Give again, word for word, each line below starting at the one that contains "microscopy of unremarkable" and ending at the one that contains "an IHC photomicrograph".

**Stored records**
------------------------------

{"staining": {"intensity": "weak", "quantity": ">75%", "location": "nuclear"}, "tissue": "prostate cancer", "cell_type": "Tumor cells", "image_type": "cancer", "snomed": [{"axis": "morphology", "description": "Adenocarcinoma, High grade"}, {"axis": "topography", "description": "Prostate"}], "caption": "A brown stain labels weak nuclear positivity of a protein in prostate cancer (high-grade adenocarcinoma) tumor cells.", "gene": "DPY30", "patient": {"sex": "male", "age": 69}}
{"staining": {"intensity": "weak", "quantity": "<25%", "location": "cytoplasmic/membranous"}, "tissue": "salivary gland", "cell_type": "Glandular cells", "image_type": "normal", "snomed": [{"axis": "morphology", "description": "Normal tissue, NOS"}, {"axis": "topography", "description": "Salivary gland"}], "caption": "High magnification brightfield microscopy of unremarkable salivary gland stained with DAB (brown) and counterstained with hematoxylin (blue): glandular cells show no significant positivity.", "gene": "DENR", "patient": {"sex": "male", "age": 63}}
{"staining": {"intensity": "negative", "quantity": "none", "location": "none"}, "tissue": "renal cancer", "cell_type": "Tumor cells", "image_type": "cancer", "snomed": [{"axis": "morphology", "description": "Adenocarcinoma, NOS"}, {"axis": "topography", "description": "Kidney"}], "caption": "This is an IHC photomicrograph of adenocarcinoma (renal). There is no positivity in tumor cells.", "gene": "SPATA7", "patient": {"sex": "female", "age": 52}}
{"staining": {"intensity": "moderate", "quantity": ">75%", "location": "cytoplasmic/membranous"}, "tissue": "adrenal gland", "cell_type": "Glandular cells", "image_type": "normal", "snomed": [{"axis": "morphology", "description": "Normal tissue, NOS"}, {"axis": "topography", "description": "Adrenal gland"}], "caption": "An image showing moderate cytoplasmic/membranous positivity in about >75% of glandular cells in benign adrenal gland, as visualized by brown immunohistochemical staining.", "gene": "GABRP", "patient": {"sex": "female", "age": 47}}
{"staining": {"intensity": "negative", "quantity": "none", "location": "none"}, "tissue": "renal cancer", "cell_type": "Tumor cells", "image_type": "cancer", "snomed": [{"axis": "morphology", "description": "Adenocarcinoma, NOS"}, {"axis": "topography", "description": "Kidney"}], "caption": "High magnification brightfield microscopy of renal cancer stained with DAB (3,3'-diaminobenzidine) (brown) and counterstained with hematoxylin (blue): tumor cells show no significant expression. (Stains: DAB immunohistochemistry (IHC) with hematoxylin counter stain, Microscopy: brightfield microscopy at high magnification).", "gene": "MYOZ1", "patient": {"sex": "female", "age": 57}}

------------------------------

**RESPONSE BOX**
{"staining": {"intensity": "weak", "quantity": "<25%", "location": "cytoplasmic/membranous"}, "tissue": "salivary gland", "cell_type": "Glandular cells", "image_type": "normal", "snomed": [{"axis": "morphology", "description": "Normal tissue, NOS"}, {"axis": "topography", "description": "Salivary gland"}], "caption": "High magnification brightfield microscopy of unremarkable salivary gland stained with DAB (brown) and counterstained with hematoxylin (blue): glandular cells show no significant positivity.", "gene": "DENR", "patient": {"sex": "male", "age": 63}}
{"staining": {"intensity": "negative", "quantity": "none", "location": "none"}, "tissue": "renal cancer", "cell_type": "Tumor cells", "image_type": "cancer", "snomed": [{"axis": "morphology", "description": "Adenocarcinoma, NOS"}, {"axis": "topography", "description": "Kidney"}], "caption": "This is an IHC photomicrograph of adenocarcinoma (renal). There is no positivity in tumor cells.", "gene": "SPATA7", "patient": {"sex": "female", "age": 52}}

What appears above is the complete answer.